# Comic Strips with my Bettas - Corncob and Sweetcorn



## Jinyi (Dec 28, 2013)

not sure if this is the right place to post but here goes!
I have 2 bettas, namely Corncob (red crowntail) and Sweetcorn (Fleshy/White Plakat)
Sometimes I would find them in funny poses and have something to write about
Hope you find them funny as I did ;-)

Ready for Christmas









Art Class

Stuck









Sweetcorn's Angry Face









Getting to know you









House warming









Pizza


----------



## Chachi (Sep 22, 2013)

Cute pics! I like his house!


----------



## Jinyi (Dec 28, 2013)

Chachi said:


> Cute pics! I like his house!


thanks!


----------



## SeaHorse (Dec 27, 2010)

I like them too!! Good job !


----------



## relaxedcrazyman (Dec 19, 2013)

i enjoyed that immensely! lol


----------



## JustinieBeanie (Apr 22, 2013)

Cute, I love how he comes out the house's chimney!


----------



## sparketta (Nov 9, 2013)

Adorable!


----------



## Chard56 (Jan 22, 2011)

Love 'em. Keep it up.


----------



## KafkaDream (Dec 30, 2013)

So cute! Now I want a little house like that for my bettas!


----------



## Jinyi (Dec 28, 2013)

KafkaDream said:


> So cute! Now I want a little house like that for my bettas!

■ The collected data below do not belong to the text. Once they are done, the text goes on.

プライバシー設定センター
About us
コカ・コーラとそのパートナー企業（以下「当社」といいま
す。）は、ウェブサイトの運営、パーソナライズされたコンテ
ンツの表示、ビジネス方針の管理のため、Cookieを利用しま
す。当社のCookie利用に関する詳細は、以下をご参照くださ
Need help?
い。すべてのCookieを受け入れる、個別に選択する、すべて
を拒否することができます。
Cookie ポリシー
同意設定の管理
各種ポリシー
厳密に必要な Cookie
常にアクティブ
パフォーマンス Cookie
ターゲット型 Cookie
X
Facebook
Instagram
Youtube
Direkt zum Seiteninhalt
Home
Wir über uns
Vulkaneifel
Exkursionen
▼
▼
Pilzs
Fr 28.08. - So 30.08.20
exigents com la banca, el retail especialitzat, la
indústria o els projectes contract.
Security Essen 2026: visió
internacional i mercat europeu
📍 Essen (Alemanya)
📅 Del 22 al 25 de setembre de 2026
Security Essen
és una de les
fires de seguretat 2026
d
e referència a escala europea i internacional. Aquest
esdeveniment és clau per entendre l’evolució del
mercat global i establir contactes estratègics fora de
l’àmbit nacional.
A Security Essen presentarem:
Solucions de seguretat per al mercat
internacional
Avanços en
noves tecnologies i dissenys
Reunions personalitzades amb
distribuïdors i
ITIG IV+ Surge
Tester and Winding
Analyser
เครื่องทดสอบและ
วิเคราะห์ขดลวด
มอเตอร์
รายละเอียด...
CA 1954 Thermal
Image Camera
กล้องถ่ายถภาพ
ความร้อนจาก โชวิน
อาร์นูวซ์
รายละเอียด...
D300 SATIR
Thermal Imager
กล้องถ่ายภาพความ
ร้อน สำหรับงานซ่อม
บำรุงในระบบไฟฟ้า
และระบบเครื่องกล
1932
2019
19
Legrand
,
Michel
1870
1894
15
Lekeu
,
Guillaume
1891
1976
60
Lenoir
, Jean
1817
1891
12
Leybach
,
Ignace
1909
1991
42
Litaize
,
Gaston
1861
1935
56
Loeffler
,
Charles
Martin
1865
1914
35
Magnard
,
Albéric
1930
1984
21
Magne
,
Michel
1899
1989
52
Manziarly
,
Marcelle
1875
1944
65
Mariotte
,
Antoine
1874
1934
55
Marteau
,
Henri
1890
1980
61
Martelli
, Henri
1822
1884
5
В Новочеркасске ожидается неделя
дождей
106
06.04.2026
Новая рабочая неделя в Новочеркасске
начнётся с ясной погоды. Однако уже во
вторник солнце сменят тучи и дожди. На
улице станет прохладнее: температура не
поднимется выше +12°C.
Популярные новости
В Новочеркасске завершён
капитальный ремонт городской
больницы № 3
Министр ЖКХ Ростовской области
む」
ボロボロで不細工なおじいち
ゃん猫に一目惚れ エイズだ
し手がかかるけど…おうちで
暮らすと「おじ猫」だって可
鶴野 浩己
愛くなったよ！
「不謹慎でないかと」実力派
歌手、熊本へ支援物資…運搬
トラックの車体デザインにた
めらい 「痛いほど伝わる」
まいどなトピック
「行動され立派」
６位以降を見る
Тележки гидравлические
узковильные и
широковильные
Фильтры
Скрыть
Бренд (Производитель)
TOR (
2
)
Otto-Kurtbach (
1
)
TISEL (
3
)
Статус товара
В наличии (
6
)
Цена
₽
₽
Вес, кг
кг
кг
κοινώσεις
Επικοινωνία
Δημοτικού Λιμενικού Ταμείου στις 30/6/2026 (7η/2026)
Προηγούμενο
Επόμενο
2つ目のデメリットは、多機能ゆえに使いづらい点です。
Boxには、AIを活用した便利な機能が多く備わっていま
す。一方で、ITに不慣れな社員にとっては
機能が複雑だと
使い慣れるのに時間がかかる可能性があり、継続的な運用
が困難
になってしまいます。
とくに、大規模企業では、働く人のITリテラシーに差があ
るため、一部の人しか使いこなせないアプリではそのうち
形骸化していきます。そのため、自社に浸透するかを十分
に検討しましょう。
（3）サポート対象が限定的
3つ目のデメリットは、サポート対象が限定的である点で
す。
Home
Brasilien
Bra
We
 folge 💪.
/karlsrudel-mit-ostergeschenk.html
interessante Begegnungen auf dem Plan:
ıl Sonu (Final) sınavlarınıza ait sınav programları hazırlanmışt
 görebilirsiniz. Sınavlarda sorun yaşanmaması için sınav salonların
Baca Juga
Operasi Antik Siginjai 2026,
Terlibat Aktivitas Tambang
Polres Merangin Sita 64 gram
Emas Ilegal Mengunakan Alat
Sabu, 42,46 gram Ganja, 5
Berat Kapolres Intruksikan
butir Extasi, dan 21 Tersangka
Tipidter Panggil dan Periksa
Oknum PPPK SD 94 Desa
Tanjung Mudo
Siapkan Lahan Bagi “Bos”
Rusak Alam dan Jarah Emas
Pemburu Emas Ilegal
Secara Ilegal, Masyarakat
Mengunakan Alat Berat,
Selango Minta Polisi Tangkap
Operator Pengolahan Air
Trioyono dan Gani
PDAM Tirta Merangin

i think that house was originally a candle decor i found lying around.
boiled it to clean it up before placing it in.

my red crowntail is the only one that learned how to play with the house. my white plakat barely notices it when I switched their tanks (still trying to get a shot of him in the house ) :-D


----------



## BlueLacee (Dec 8, 2013)

Cute. Keep it up


----------